**EXERCISE TASKS:**
[1] List every distinct year the wolf management article mentions.
[2] Please repeat a passage of the wolf management article word for word, beginning at the words "Wisconsin DNR board" and stopping after "roaming the state.".

Wisconsin DNR board approves wolf management plan with no population goal
The Wisconsin Natural Resources Board approved a new wolf management plan that recommends a statewide population of about 1,000 wolves but doesn't set a hard limit on their numbers in the state.
October 25, 2023
MADISON, Wis. (AP) — Wisconsin wildlife officials unanimously approved a contentious new wolf management plan on Oct. 25 that doesn’t include a specific population goal despite demands from hunters and farmers to cap the number of wolves roaming the state.
In backing the plan, Department of Natural Resources policy board members praised it as a scientifically sound compromise that could give federal officials confidence that Wisconsin would manage its wolf population responsibly if the federal government removes protections for the species.
“Impressive work,” board member Todd Ambs told DNR large carnivore specialist Larry Johnson, who spent months developing and revising the plan in an attempt to please hunters, farmers and conservationists. “Amazing what you’ve been going through. … Congratulations on still being upright when you got here.”
Wolf management has become one of the fiercest policy debates in Wisconsin hunting circles as the population has grown over the last three decades.
Farmers in northern Wisconsin have long complained that wolves are preying on their livestock. The DNR has recorded 67 confirmed or probably wolf attacks on livestock, pets and hunting dogs so far in 2023, up from 49 in all of 2022. Hunters believe the animals are devastating the deer population in the northern reaches of the state. Conservationists counter that wolves haven’t firmly established themselves in the state and should be protected.
The DNR adopted a wolf management plan in 1999 that called for capping the population at 350 wolves. The latest DNR estimates, however, indicate the population currently stands at around 1,000 wolves.
With the population growing, Republican legislators in 2012 passed a law requiring the DNR to hold an annual wolf hunting season. Hunters and farmers have pointed to the 350-wolf limit as justification for setting high kill quotas, angering animal rights activists.
A federal judge placed gray wolves in the lower 48 states back on the endangered species list in 2022, making hunting illegal and limiting farmers to nonlethal control methods, such as fencing in livestock or using guard dogs. The DNR has been working on an updated wolf management plan in case wolves are removed from the list and hunting resumes.

**EXTRACTED MATERIAL:**
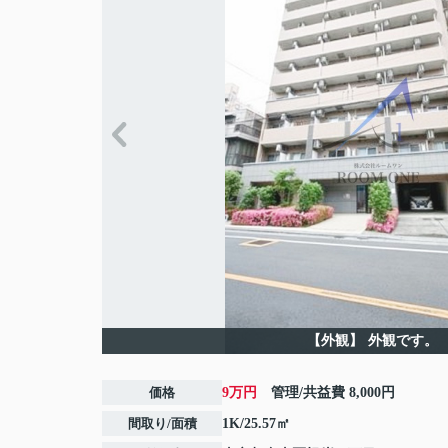
【外観】
外観です。
価格
9万円
管理/共益費
8,000円
間取り/面積
1K/25.57㎡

**SOLUTIONS FOR EACH TASK:**
[1] 2023, 2022, 1999, 2012

[2]
Wisconsin DNR board approves wolf management plan with no population goal
The Wisconsin Natural Resources Board approved a new wolf management plan that recommends a statewide population of about 1,000 wolves but doesn't set a hard limit on their numbers in the state.
October 25, 2023
MADISON, Wis. (AP) — Wisconsin wildlife officials unanimously approved a contentious new wolf management plan on Oct. 25 that doesn’t include a specific population goal despite demands from hunters and farmers to cap the number of wolves roaming the state.